One of our partners Derek Middleton (Royal Liverpool Hospital) has set up and runs a website, that hosts the Allele Frequency Net Database (AFND).
The database is an online repository that contains information on the frequencies of immune genes and their corresponding alleles in different populations.
This database provides a central source, freely available to all, for the storage of allele frequencies from different polymorphic areas in the Human Genome. Users can contribute the results of their work into one common database and can perform database searches on information already available.
The Eurostam pheno search utility is available with updated graphical and numerical outputs.
On February 15, 2013 the EUROSTAM Kick Off meeting took place in the nice atmosphere of Kasteel Oud-Poelgeest in Oegstgeest close to Leiden in the Netherlands.
After an introduction by the coordinator of the project Prof. Frans Claas, all participants introduced themselves, their institute and their tasks within the EUROSTAM project.
The reason for starting up this project was the fact that only a proportion of the highly sensitized patients can be transplanted within the own organization. Patients with rare HLA phenotypes are waiting for a long time without any chance that they will receive a kidney from a crossmatch negative donor. Therefore, international collaboration between countries where the HLA phenotypes are different will enhance transplantation of this difficult transplant patient group.
The aim of the project is to perform simulation studies to check the beneficial effect of such collaboration and to perform a number of transplants in order to obtain an idea on the logistics of such an exercise. In addition, HLA has become very complicated. At the moment more than 5.000 different HLA class I alleles have been identified.

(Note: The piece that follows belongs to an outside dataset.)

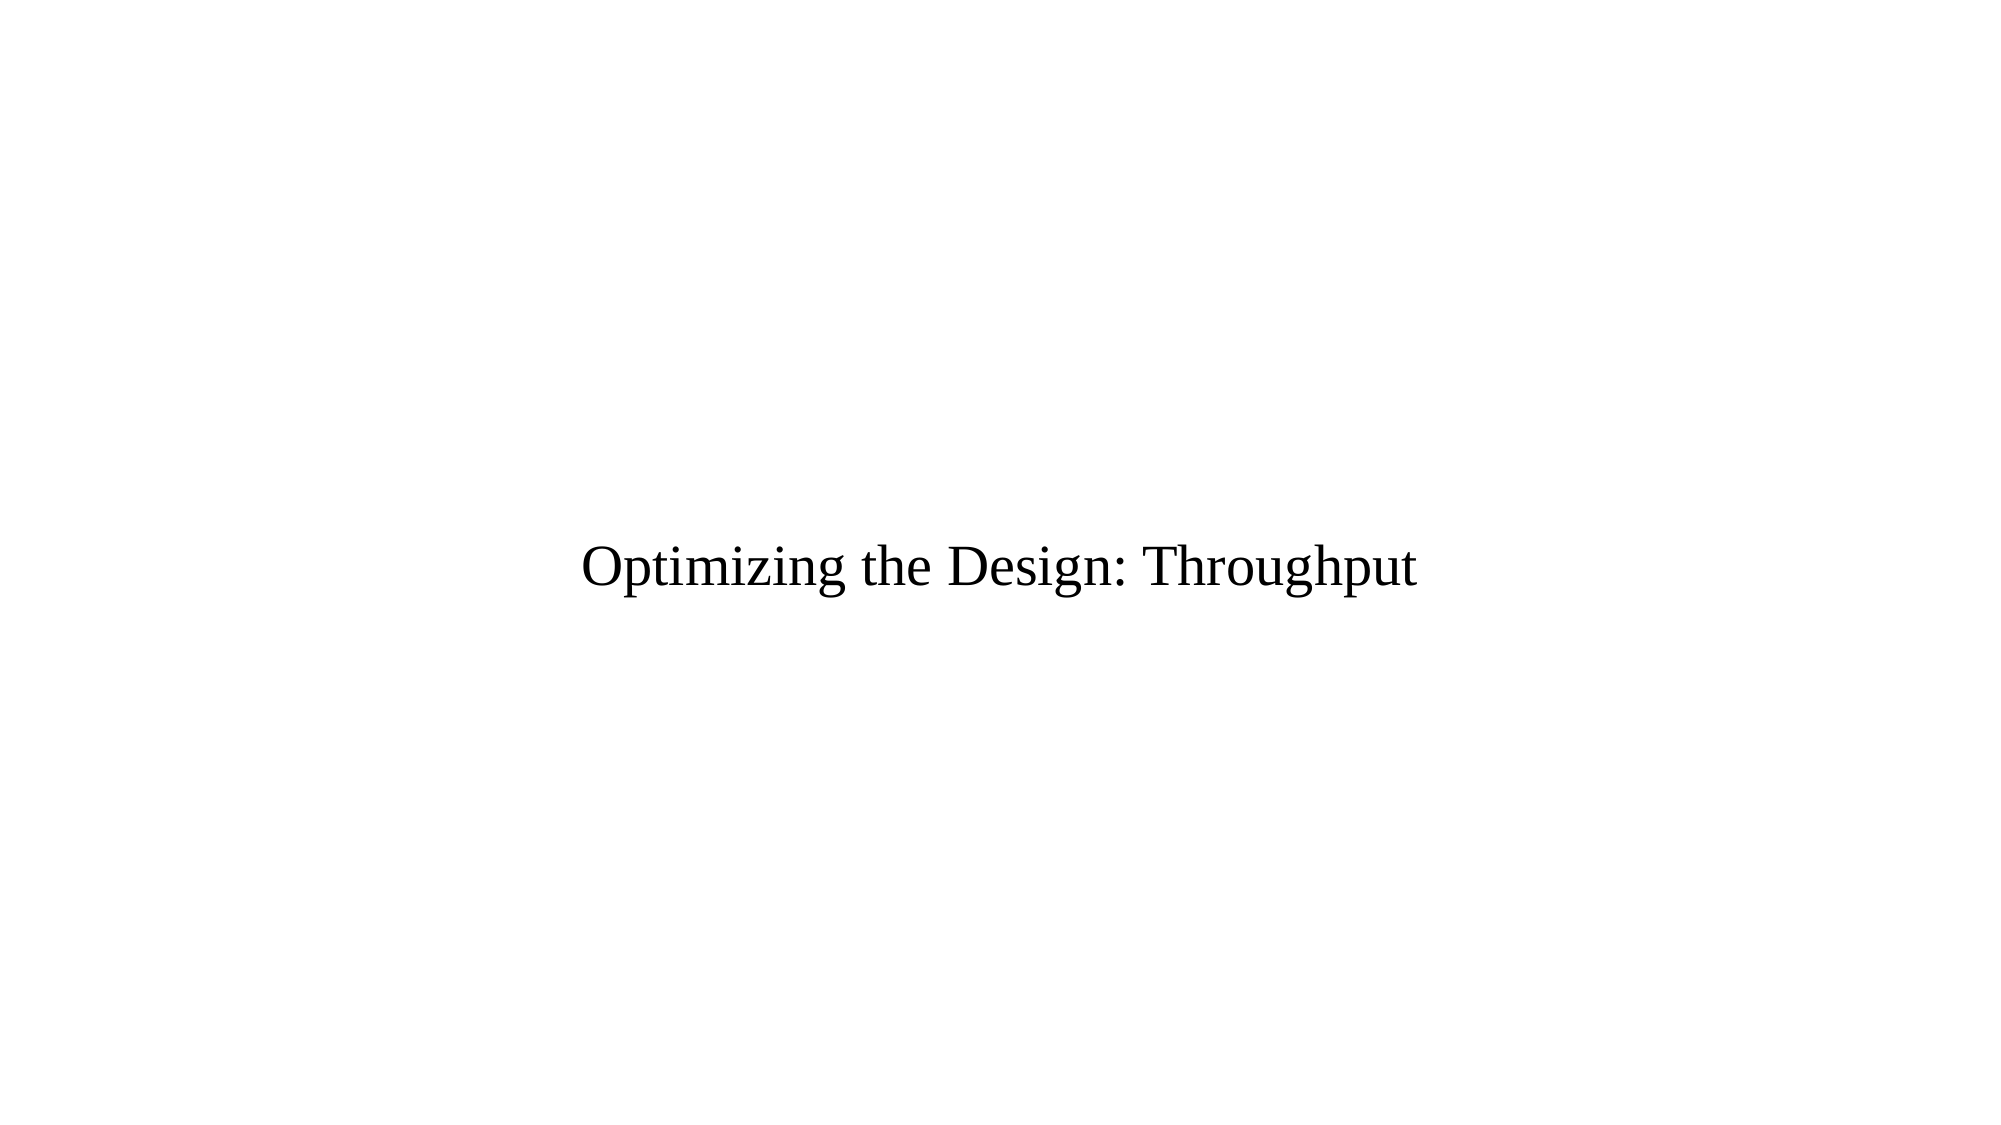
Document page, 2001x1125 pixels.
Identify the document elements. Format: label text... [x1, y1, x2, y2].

text_box Optimizing the Design: Throughput [355, 519, 1644, 605]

An additional aim of the project is to test whether it is possible to change from HLA allele typing to HLA epitope typing. It is to be expected that about 180 epitopes can explain the serological reactions against the more than 5.000 HLA alleles.
The third objective is to check whether the presence of donor specific endothelial cells antibodies, either complement fixing or not, has an impact on the outcome of transplants in highly sensitized patients.